(MATERIAL SHOWN begins)
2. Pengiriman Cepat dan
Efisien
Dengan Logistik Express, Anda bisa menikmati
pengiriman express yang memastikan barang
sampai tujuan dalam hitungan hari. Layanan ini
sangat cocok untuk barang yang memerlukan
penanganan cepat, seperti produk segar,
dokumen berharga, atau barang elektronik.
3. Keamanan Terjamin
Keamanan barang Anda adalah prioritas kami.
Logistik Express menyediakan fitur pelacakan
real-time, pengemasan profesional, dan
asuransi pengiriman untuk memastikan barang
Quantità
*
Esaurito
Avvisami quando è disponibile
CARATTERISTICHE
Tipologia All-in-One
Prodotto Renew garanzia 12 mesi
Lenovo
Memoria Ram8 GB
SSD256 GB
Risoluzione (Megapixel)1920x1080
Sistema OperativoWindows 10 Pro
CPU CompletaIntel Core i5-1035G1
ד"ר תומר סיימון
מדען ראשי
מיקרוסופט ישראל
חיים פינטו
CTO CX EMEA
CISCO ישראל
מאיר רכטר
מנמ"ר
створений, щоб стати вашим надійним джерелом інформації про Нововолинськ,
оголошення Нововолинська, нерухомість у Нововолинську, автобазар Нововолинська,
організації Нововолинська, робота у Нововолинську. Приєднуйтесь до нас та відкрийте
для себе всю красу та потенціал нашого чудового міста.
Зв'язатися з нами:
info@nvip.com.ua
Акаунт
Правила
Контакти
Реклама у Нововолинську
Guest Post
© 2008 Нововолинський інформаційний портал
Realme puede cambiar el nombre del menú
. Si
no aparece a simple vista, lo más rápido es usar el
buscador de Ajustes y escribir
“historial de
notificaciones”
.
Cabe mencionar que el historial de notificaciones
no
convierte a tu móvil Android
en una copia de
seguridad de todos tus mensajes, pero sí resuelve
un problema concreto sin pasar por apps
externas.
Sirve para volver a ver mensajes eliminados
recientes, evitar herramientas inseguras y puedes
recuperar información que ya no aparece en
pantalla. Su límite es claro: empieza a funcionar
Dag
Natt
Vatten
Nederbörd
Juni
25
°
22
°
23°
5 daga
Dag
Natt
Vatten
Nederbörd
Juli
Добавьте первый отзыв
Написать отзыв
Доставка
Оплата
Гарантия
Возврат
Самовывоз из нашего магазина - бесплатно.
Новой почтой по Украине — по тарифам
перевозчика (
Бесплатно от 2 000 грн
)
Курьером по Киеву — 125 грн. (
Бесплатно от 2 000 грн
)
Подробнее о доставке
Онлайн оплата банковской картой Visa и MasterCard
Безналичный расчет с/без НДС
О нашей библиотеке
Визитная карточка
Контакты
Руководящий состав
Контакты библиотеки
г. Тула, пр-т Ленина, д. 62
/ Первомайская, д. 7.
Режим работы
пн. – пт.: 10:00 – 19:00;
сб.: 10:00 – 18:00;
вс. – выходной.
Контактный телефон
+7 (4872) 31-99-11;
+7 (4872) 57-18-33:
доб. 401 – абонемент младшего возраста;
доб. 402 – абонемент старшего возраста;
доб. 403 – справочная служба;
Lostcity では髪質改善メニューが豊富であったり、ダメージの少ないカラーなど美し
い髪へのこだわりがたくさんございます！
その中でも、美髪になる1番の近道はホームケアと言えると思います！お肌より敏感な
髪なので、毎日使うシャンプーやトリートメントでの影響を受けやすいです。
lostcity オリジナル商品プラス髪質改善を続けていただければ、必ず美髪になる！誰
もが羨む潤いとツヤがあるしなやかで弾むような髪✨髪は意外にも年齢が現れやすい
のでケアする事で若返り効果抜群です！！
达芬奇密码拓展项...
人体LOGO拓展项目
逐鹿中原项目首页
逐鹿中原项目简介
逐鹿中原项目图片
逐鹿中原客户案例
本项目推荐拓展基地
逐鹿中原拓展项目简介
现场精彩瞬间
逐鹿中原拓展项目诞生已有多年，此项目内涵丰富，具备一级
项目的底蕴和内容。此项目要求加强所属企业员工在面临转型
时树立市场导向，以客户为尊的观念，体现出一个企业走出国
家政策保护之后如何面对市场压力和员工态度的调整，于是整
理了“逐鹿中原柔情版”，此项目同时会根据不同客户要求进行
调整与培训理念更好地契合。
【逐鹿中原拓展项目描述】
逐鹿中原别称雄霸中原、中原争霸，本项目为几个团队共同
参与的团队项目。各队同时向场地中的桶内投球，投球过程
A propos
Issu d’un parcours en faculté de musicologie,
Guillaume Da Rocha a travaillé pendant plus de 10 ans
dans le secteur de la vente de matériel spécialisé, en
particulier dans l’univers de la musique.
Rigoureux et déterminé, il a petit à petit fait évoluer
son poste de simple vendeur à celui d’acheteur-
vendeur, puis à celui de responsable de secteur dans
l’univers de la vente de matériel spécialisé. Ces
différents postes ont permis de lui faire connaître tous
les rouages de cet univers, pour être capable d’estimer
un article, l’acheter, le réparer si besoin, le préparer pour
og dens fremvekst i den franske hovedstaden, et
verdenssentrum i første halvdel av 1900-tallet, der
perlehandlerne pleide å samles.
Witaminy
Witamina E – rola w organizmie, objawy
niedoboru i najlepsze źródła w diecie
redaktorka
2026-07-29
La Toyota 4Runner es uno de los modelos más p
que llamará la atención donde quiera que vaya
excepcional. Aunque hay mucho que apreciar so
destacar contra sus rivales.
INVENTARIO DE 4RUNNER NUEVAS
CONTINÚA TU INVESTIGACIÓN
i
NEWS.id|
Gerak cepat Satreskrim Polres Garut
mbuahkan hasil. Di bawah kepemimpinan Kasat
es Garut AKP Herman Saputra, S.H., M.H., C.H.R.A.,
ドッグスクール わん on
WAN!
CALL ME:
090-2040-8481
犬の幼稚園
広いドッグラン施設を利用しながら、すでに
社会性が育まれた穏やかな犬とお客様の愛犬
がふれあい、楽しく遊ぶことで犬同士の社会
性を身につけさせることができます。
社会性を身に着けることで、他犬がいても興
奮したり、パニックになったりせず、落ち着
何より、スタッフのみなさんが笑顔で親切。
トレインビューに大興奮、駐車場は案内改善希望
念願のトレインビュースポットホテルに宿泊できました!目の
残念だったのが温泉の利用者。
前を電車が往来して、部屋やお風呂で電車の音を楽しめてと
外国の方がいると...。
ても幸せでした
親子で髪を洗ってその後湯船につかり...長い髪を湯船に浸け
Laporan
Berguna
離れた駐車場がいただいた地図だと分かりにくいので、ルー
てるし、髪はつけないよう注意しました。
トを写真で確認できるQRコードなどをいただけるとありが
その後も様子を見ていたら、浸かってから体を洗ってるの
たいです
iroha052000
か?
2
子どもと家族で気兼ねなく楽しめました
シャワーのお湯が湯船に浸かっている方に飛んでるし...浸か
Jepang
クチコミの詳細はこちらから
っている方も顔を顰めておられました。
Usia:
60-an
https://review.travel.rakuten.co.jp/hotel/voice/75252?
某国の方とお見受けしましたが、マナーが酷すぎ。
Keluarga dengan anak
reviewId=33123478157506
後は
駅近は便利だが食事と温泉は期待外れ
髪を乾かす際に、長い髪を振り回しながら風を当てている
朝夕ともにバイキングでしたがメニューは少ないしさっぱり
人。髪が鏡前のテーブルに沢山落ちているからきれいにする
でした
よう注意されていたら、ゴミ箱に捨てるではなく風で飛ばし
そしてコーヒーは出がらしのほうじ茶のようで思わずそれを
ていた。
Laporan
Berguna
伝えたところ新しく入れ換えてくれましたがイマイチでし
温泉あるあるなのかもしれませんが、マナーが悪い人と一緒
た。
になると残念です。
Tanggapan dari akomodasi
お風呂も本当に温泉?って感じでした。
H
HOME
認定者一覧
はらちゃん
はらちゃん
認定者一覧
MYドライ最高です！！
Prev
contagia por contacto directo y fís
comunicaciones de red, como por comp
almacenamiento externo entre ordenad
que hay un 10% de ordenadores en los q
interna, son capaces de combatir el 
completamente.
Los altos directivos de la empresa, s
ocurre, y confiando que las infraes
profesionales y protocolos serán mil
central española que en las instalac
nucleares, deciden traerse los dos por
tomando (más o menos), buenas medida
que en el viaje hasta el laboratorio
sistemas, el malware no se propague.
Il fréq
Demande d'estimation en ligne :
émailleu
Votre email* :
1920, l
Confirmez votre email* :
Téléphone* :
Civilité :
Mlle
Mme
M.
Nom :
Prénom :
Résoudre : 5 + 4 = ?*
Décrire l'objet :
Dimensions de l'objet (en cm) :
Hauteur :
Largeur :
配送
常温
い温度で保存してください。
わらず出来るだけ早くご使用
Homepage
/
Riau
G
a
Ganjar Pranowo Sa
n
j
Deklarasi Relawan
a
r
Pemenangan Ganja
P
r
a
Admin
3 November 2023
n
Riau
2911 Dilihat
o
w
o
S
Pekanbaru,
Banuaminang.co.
(MATERIAL SHOWN ends)
● EXERCISE DESCRIPTION
Look above for lines with the word "Keamanan" and copy them all.

● TASK RESULT
3. Keamanan Terjamin
Keamanan barang Anda adalah prioritas kami.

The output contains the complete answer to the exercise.